Segment Start: STUDY MATERIAL
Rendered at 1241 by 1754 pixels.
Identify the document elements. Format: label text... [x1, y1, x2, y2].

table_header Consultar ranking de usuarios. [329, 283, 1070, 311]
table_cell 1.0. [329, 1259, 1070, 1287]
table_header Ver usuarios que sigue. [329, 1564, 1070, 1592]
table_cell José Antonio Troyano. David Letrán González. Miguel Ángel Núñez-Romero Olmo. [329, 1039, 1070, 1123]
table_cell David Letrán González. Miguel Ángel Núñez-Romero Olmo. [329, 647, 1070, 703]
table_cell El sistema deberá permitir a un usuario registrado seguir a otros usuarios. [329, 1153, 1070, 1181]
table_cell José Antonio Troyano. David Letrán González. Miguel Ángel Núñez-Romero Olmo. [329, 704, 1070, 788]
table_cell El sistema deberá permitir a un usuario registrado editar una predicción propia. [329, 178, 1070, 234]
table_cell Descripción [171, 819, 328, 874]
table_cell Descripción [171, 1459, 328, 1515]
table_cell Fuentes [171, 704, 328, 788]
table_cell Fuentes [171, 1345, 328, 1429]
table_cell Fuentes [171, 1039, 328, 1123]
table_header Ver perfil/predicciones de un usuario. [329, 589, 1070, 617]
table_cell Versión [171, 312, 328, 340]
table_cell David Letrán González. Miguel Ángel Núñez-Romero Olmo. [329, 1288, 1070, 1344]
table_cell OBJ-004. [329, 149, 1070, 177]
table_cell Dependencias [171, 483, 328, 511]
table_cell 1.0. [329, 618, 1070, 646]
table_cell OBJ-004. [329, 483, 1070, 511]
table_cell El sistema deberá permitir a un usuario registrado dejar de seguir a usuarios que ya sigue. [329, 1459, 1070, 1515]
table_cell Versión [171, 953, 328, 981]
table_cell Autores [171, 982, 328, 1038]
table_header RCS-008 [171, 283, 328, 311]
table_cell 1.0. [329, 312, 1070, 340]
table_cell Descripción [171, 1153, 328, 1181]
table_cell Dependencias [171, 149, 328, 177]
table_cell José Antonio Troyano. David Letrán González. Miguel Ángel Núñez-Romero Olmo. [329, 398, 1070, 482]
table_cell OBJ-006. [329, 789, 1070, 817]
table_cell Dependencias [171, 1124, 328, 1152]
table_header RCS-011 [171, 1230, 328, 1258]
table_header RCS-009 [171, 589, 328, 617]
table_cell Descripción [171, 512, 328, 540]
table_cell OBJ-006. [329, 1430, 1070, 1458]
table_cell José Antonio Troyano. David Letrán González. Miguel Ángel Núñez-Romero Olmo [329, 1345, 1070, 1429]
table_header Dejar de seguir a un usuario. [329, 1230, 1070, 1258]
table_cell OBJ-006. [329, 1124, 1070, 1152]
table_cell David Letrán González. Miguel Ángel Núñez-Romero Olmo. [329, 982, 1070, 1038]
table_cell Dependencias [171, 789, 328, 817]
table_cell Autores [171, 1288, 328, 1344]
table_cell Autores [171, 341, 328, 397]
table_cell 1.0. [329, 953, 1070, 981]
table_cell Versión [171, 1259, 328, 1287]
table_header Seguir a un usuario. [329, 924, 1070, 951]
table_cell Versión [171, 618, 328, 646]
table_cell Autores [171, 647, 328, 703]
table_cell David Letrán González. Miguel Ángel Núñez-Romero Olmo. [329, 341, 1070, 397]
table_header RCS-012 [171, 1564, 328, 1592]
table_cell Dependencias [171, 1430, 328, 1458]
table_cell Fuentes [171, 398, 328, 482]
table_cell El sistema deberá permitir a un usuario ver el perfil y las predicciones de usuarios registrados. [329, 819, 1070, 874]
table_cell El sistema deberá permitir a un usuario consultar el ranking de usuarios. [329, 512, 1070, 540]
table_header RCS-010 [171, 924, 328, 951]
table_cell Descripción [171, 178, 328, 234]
Segment End: STUDY MATERIAL
→ YOUR TASK
Output each line of the records above exactly.

→ SOLUTION FOR THIS EXERCISE
Rendered at 1241 by 1754 pixels.
Identify the document elements. Format: label text... [x1, y1, x2, y2].

table_header Consultar ranking de usuarios. [329, 283, 1070, 311]
table_cell 1.0. [329, 1259, 1070, 1287]
table_header Ver usuarios que sigue. [329, 1564, 1070, 1592]
table_cell José Antonio Troyano. David Letrán González. Miguel Ángel Núñez-Romero Olmo. [329, 1039, 1070, 1123]
table_cell David Letrán González. Miguel Ángel Núñez-Romero Olmo. [329, 647, 1070, 703]
table_cell El sistema deberá permitir a un usuario registrado seguir a otros usuarios. [329, 1153, 1070, 1181]
table_cell José Antonio Troyano. David Letrán González. Miguel Ángel Núñez-Romero Olmo. [329, 704, 1070, 788]
table_cell El sistema deberá permitir a un usuario registrado editar una predicción propia. [329, 178, 1070, 234]
table_cell Descripción [171, 819, 328, 874]
table_cell Descripción [171, 1459, 328, 1515]
table_cell Fuentes [171, 704, 328, 788]
table_cell Fuentes [171, 1345, 328, 1429]
table_cell Fuentes [171, 1039, 328, 1123]
table_header Ver perfil/predicciones de un usuario. [329, 589, 1070, 617]
table_cell Versión [171, 312, 328, 340]
table_cell David Letrán González. Miguel Ángel Núñez-Romero Olmo. [329, 1288, 1070, 1344]
table_cell OBJ-004. [329, 149, 1070, 177]
table_cell Dependencias [171, 483, 328, 511]
table_cell 1.0. [329, 618, 1070, 646]
table_cell OBJ-004. [329, 483, 1070, 511]
table_cell El sistema deberá permitir a un usuario registrado dejar de seguir a usuarios que ya sigue. [329, 1459, 1070, 1515]
table_cell Versión [171, 953, 328, 981]
table_cell Autores [171, 982, 328, 1038]
table_header RCS-008 [171, 283, 328, 311]
table_cell 1.0. [329, 312, 1070, 340]
table_cell Descripción [171, 1153, 328, 1181]
table_cell Dependencias [171, 149, 328, 177]
table_cell José Antonio Troyano. David Letrán González. Miguel Ángel Núñez-Romero Olmo. [329, 398, 1070, 482]
table_cell OBJ-006. [329, 789, 1070, 817]
table_cell Dependencias [171, 1124, 328, 1152]
table_header RCS-011 [171, 1230, 328, 1258]
table_header RCS-009 [171, 589, 328, 617]
table_cell Descripción [171, 512, 328, 540]
table_cell OBJ-006. [329, 1430, 1070, 1458]
table_cell José Antonio Troyano. David Letrán González. Miguel Ángel Núñez-Romero Olmo [329, 1345, 1070, 1429]
table_header Dejar de seguir a un usuario. [329, 1230, 1070, 1258]
table_cell OBJ-006. [329, 1124, 1070, 1152]
table_cell David Letrán González. Miguel Ángel Núñez-Romero Olmo. [329, 982, 1070, 1038]
table_cell Dependencias [171, 789, 328, 817]
table_cell Autores [171, 1288, 328, 1344]
table_cell Autores [171, 341, 328, 397]
table_cell 1.0. [329, 953, 1070, 981]
table_cell Versión [171, 1259, 328, 1287]
table_header Seguir a un usuario. [329, 924, 1070, 951]
table_cell Versión [171, 618, 328, 646]
table_cell Autores [171, 647, 328, 703]
table_cell David Letrán González. Miguel Ángel Núñez-Romero Olmo. [329, 341, 1070, 397]
table_header RCS-012 [171, 1564, 328, 1592]
table_cell Dependencias [171, 1430, 328, 1458]
table_cell Fuentes [171, 398, 328, 482]
table_cell El sistema deberá permitir a un usuario ver el perfil y las predicciones de usuarios registrados. [329, 819, 1070, 874]
table_cell El sistema deberá permitir a un usuario consultar el ranking de usuarios. [329, 512, 1070, 540]
table_header RCS-010 [171, 924, 328, 951]
table_cell Descripción [171, 178, 328, 234]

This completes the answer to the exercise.